Single by Corey Hart

from the album First Offense
- B-side: "At the Dance"
- Released: January 21, 1984 (US)
- Studio: London, England
- Genre: Synth-pop; new wave;
- Length: 5:20 (LP version); 3:53 (7-inch version);
- Label: Aquarius (Canada); EMI America (worldwide);
- Songwriter: Corey Hart
- Producers: Jon Astley; Phil Chapman;

Corey Hart singles chronology
| "Ooh Baby!" (1976) | "Sunglasses at Night" (1984) | "It Ain't Enough" (1984) |

Music video
- "Sunglasses at Night" on YouTube

= Sunglasses at Night =

"Sunglasses at Night" is a song by Canadian singer Corey Hart. It was released on November 11, 1983, as the first single from his debut album, 1983's First Offense, and became a chart hit, rising to number seven on the US Billboard Hot 100 and entering the top 40 in Australia, Canada, New Zealand, and West Germany. The song combines an unflagging synthesizer hook, characteristic arpeggio, rock guitar and cryptic lyrics. AllMusic has since described it as "an instant classic with its distinctive melody and catchy chorus".

According to co-producer Phil Chapman, the recording sessions for the album took place in a studio with air conditioning/heating vents directly above the mixing console. Air from the vents blew directly into the faces of the control room personnel, so they often wore sunglasses to protect their eyes. Hart, working on a new song, began to improvise lyrics that included the line "I wear my sunglasses at night."

==Composition==
The song is performed in the key of B minor in common time with a tempo of 127 beats per minute. Hart's vocals span from F_{3} to A_{4}. The song’s synthesizer riff uses a descending upper-leading tone sequence through the chords Bm, Gdim, G, and Bm (the G resolving to the F in this chord).

==Music video==
The music video, directed by Rob Quartly, shot at the Don Jail in Toronto, reflects the vision of a "fashion" police state, with scenes of Hart in a prison cell, without sunglasses, being strong-armed by police officers and paraded past various citizens wearing their regulation shades. Near the end of the video, Hart is taken to the office of a female police officer (who releases Hart in the song's end), played by Laurie Brown, who later became the host of The NewMusic as well as a VJ on MuchMusic. This video uses the shorter single version instead of the longer album version.

==Charts==

===Weekly charts===

| Chart (1984) | Peak position |
|---|---|
| Australia (Kent Music Report) | 16 |
| Canada Top Singles (RPM) | 24 |
| Netherlands (Single Top 100) | 48 |
| New Zealand (Recorded Music NZ) | 17 |
| US Billboard Hot 100 | 7 |
| US Dance Club Songs (Billboard) | 62 |
| US Mainstream Rock (Billboard) | 15 |
| US Cash Box Top 100 | 7 |
| West Germany (GfK) | 21 |

===Year-end charts===

| Chart (1984) | Rank |
|---|---|
| Australia (Kent Music Report) | 94 |
| Canada Top Singles (RPM) | 100 |
| US Billboard Hot 100 | 36 |
| US Cash Box Top 100 | 62 |

==Covers and media==
In 2002, a remix by the Canadian and Finnish duo Tiga and Zyntherius peaked at number 25 on the UK singles chart. British grime artist Skepta released a 2009 version that sampled the original, which reached number 64 on the same chart.

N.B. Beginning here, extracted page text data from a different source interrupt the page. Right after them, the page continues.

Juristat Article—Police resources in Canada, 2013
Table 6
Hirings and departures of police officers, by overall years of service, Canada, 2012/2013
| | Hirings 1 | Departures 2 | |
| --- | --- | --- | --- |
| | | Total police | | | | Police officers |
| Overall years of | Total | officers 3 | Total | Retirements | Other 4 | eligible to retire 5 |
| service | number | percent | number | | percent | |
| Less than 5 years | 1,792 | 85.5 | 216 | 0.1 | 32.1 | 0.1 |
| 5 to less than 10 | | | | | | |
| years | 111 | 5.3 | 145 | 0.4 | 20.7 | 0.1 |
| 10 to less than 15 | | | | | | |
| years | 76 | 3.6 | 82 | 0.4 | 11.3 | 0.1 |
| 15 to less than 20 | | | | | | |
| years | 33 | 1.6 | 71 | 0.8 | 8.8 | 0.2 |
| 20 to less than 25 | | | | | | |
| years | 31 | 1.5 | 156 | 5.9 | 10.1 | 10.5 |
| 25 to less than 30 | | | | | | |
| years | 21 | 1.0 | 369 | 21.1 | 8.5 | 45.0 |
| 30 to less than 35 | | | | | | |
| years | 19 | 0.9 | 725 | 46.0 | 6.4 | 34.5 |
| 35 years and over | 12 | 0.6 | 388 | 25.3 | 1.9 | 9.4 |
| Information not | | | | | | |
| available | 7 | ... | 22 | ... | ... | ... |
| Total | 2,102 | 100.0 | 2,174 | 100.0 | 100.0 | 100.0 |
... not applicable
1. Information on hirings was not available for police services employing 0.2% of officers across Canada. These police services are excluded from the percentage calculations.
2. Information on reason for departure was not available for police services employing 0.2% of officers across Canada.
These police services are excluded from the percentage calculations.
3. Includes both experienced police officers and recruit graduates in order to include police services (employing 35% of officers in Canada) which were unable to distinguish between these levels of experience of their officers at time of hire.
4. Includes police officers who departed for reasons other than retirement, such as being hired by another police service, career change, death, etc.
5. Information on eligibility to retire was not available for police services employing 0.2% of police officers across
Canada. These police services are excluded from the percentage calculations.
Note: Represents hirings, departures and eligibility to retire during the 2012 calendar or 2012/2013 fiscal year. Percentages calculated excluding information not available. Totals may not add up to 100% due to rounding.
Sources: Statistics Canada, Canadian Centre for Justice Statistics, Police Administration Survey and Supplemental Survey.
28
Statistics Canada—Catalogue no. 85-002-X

The song was featured in the 2002 video game Grand Theft Auto: Vice City on the fictional in-game radio station Wave 103. NME journalist Mark Beaumont credited the game for increasing awareness of the original 1980s version. The track plays a significant role in the 2022 film Nope, including a slowed remix on the film's soundtrack by Michael Abels.

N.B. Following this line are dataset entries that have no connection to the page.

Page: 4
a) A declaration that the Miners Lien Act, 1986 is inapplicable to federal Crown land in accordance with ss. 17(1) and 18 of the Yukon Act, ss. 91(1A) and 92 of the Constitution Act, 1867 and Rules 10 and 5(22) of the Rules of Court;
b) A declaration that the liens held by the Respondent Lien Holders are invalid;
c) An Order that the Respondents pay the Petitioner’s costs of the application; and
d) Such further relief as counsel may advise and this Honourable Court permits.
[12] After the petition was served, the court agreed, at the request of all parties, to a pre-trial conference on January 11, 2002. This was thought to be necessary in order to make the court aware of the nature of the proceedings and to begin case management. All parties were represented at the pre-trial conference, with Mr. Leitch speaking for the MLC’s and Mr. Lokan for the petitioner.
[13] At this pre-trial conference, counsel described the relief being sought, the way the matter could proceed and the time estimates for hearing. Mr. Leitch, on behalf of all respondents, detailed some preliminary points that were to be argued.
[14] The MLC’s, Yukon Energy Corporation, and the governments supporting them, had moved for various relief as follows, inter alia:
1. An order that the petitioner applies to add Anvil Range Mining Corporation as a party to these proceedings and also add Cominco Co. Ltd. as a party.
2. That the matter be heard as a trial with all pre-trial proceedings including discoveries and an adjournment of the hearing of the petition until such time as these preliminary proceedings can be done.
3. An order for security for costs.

In 2015, the Finnish hard rock supergroup The Local Band released a cover of the song, with Alexi Laiho as a member of the band. In 2024, German-American model and television host Heidi Klum released a cover with production by Dutch DJ and record producer Tiësto.

In 2026, American metalcore band Motionless in White released a cover of the song on their seventh studio album, Decades.